Though the United States District Court for the District of Columbia last week dismissed the civil case filed by Sabrina De Sousa, who was sentenced in Italy in the Central Intelligence Agency's alleged kidnapping of a Muslim cleric in Milan in 2003, the judge slammed the US government for not sufficiently protecting its employees.

'The facts underlying this case are troubling in many ways,' Judge Beryl A Howell wrote in her decision.

'The plaintiff served the government and the people of the United States in the Foreign Service for a decade. During the course of her service to this country, she was accused and convicted in absentia of committing a crime in a foreign nation, not for any personal gain, but at the alleged behest of the United States government.'

'According to her allegations,' the judge noted, 'she requested the government's assistance to counter the charges against her in Italy, but received none and was insteadÂ… (was effectively) abandoned and left to fend for herself.'

The court's decision to dismiss the case, De Sousa's attorney Mark S Zaid said, "unfortunately sanctions the betrayal by two administrations of a dedicated federal servant for executive political purposes."

'The message is clear that when it comes to weaponising national security to extinguish charges of intentional governmental misconduct, the Obama administration is as bad, if not worse, than its predecessor,' Zaid added.

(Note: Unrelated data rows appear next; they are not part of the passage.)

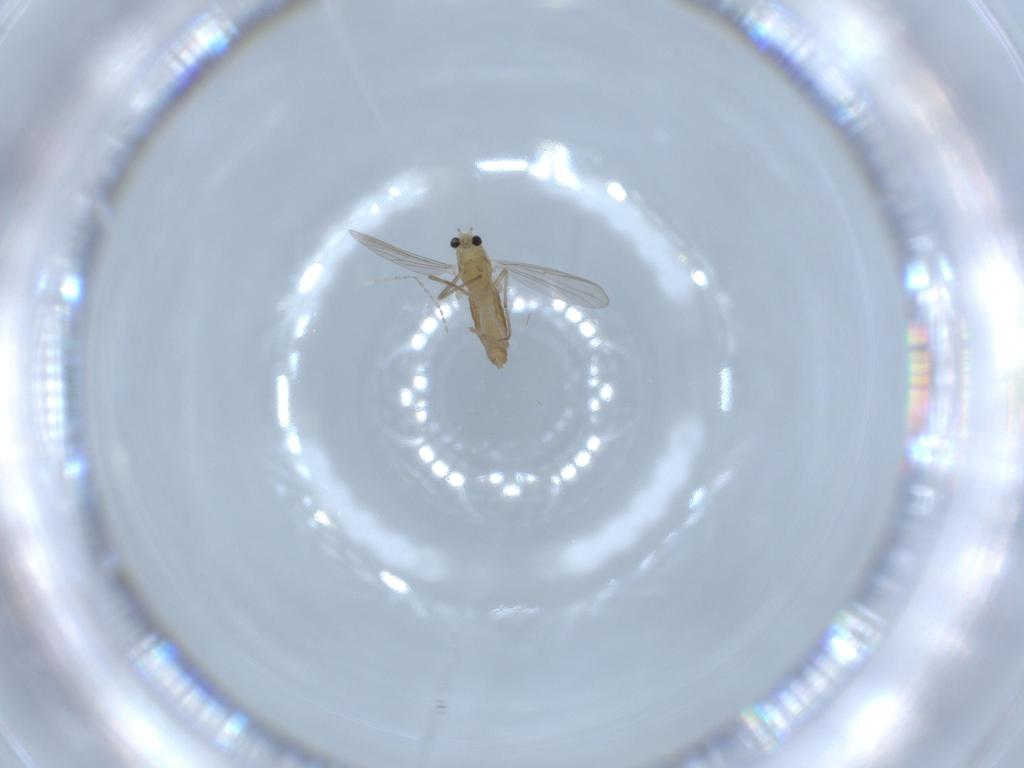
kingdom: Animalia
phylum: Arthropoda
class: Insecta
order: Diptera
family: Chironomidae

De Sousa was one of the 23 Americans convicted by an Italian court in the alleged CIA kidnapping of Abu Omar.

The former CIA station chief in Milan, Robert Seldon Lady, was sentenced in absentia to eight years in prison.

De Sousa and 22 others received five-year sentences.

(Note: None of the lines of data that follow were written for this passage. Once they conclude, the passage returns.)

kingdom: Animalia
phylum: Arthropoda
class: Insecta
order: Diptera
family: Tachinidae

The case against them was that they kidnapped Omar and took him to secret locations in Egypt for interrogation using harsh methods including torture called 'extraordinary rendition'.

De Sousa was a US consular officer in Milan at the time. She claimed with evidence that she was 130 miles away on the day of the kidnapping.

As a consular officer, she was entitled to diplomatic immunity. The US government did not act to declare diplomatic immunity to her and the other accused.

De Sousa moved back to the US in 2004 and continued to work for the State Department.

In 2006, an Italian prosecutor registered a case against her and others and issued a Europol warrant. She could be arrested during international travel and handed over to Italy.

Due to the fear of arrest, she could not travel to her native Mumbai, where her family lives, for years. Authorities discouraged her travel fearing that any arrest would jeopardise other officials too. She last travelled to India in 2009, Zaid said.

She did not admit to working for the CIA.

After failing to get much help from the State Department in the case in Italy, De Sousa resigned early 2009 from her job. She approached higher officials and members of the Congress for help to invoke diplomatic immunity, in vain.

She became a naturalised US citizen in 1985, and served as a foreign service officer from 1998 to 2009.

The Italian press called her 'Sabrina the Tiger, with stiletto heels and fists of steel,' the 'new Mata Hari' and other exotic names.

Sabrina De Sousa, now 55, lives in the US, jobless and abandoned by the US government.